When RL Meets Adaptive Speculative Training: A Unified Training-Serving System

Junxiong Wang,Fengxiang Bie,Jisen Li,Zhongzhu Zhou,Zelei Shao,Yubo Wang,Yinghui Liu,Qingyang Wu,Avner May,Sri Yanamandra,Yineng Zhang,Ce Zhang,Tri Dao,Percy Liang,Ben Athiwaratkun,Shuaiwen Leon Song,Chenfeng Xu,Xiaoxia Wu

Speculative decoding can significantly accelerate LLM serving, yet most deployments today disentangle speculator training from serving, treating speculator training as a standalone offline modeling problem. We show that this decoupled formulation introduces substantial deployment and adaptation lag: (1) high time-to-serve, since a speculator must be trained offline for a considerable period before deployment; (2) delayed utility feedback, since the true end-to-end decoding speedup is only known after training and cannot be inferred reliably from acceptance rate alone due to model-architecture and system-level overheads; and (3) domain-drift degradation, as the target model is repurposed to new domains and the speculator becomes stale and less effective. To address these issues, we present Aurora, a unified training-serving system that closes the loop by continuously learning a speculator directly from live inference traces. Aurora reframes online speculator learning as an asynchronous reinforcement-learning problem: accepted tokens provide positive feedback, while rejected speculator proposals provide implicit negative feedback that we exploit to improve sample efficiency. Our design integrates an SGLang-based inference server with an asynchronous training server, enabling hot-swapped speculator updates without service interruption. Crucially, Aurora supports day-0 deployment: a speculator can be served immediately and rapidly adapted to live traffic, improving system performance while providing immediate utility feedback. Across experiments, Aurora achieves a 1.5x day-0 speedup on recently released frontier models (e.g., MiniMax M2.1 229B and Qwen3-Coder-Next 80B). Aurora also adapts effectively to distribution shifts in user traffic, delivering an additional 1.25x speedup over a well-trained but static speculator on widely used models (e.g., Qwen3 and Llama3).
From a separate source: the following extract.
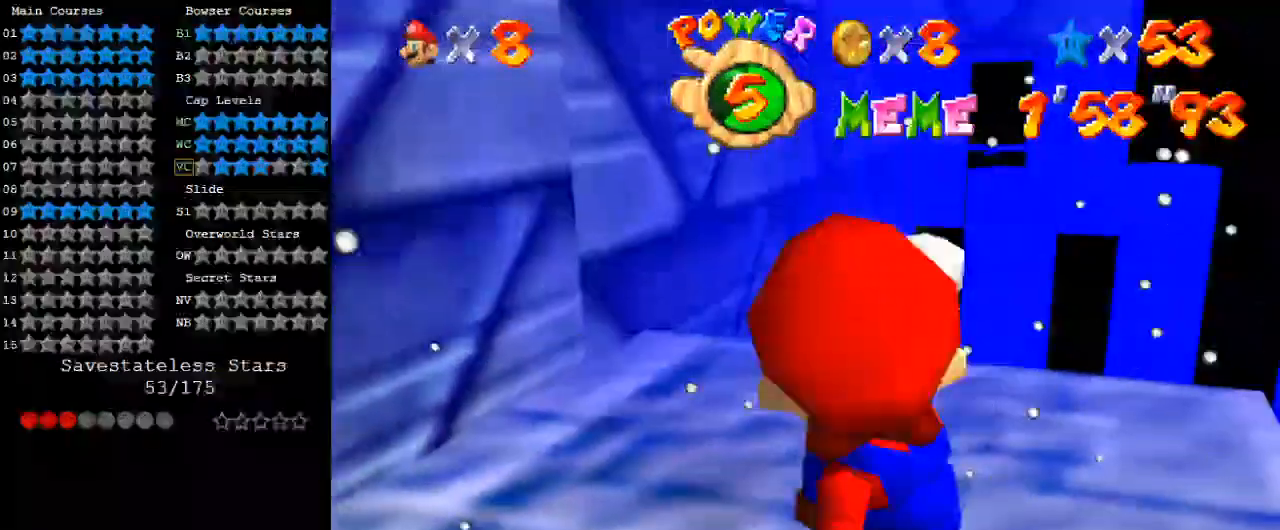
{"keys": ["left", "up"], "events": [[233, "up", "down"], [367, "ctrl", "down"], [467, "ctrl", "up"], [467, "left", "down"], [467, "shift", "up"]]}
翻译：推测解码能够显著加速大语言模型的服务，但当前大多数部署将推测器训练与服务解耦，将推测器训练视为独立的离线建模问题。我们证明这种解耦的范式引入了显著的部署与适应延迟：(1) 高服务就绪时间，因为推测器必须在部署前离线训练相当长的时间；(2) 延迟的效用反馈，因为真实的端到端解码加速仅在训练后才能获知，且无法仅从接受率可靠推断，这是由于模型架构和系统级开销的存在；(3) 领域漂移导致的性能下降，当目标模型被重新用于新领域时，推测器会变得陈旧且效果降低。为解决这些问题，我们提出了Aurora，一个统一的训练-服务系统，它通过直接从实时推理轨迹中持续学习推测器来形成闭环。Aurora将在线推测器学习重新定义为异步强化学习问题：被接受的标记提供正向反馈，而被拒绝的推测器提议则提供隐含的负向反馈，我们利用后者来提高样本效率。我们的设计将基于SGLang的推理服务器与异步训练服务器集成，支持推测器的热插拔更新而无需中断服务。至关重要的是，Aurora支持第0天部署：推测器可以立即提供服务并快速适应实时流量，在提升系统性能的同时提供即时的效用反馈。在各项实验中，Aurora在近期发布的前沿模型（例如MiniMax M2.1 229B和Qwen3-Coder-Next 80B）上实现了1.5倍的第0天加速。Aurora还能有效适应用户流量的分布变化，在广泛使用的模型（例如Qwen3和Llama3）上，相比训练良好但静态的推测器，额外提供了1.25倍的加速。